Too many leaves: if \(f(n) = \mathcal{O}(n^{\log_b{a} - \epsilon})\) then \(T(n) = \Theta(n^{\log_b{a}})\).

Combo matches leaves: if \( f(n) = \Theta(n^{\log_b{a}})\) then \(T(n) = \Theta(n^{\log_b{a}} \log{n})\).

Expensive Combo: if \(f(n) = \Omega(n^{\log_b{a} + \epsilon})\) then \(T(n) = \Theta(f(n))\).

(please note that in the expensive case we must have: \(a f(n/b) \leq c f(n) \) for some \( c\) < \(1\))

Example

Binary Search only uses half of the tree at each step.

So \(f(n) = \mathcal{O}(1)\) and \(T(n) = 1 \cdot T(n/2) + f(n)\).

Thus the combination cost matches the number of leaves to examine \( ( 1 = 1) \)

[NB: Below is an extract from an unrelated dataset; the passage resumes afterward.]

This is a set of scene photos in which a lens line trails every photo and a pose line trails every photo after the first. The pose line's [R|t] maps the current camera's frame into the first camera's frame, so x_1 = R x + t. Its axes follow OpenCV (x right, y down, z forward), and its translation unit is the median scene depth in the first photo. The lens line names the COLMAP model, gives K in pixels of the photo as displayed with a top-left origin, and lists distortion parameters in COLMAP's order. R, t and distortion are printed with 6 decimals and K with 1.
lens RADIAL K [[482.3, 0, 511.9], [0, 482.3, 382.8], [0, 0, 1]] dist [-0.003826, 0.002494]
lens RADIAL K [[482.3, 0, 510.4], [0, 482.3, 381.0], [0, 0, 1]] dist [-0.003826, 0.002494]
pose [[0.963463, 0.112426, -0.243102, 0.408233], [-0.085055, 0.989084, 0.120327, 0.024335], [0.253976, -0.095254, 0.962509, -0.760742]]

Conclusion is \(T(n) = \Theta(n^{\log_b{a}} \log{n}) = \Theta(\log{n})\)

Challenge 1

Use the Master Theorem to give tight bounds to the following:

1) \(T(n) = 2T(n/4) + 1\)

2) \(T(n) = 2T(n/4) + \sqrt{n}\)

3) \(T(n) = 2T(n/4) + n\)

4) \(T(n) = 2T(n/4) + n^2\)

Challenge 2

Devise an algorithm for computing the \( k \) smallest elements from a set of \( n \) integers in \( \mathcal{O}(n + k \log{n} ) \) time.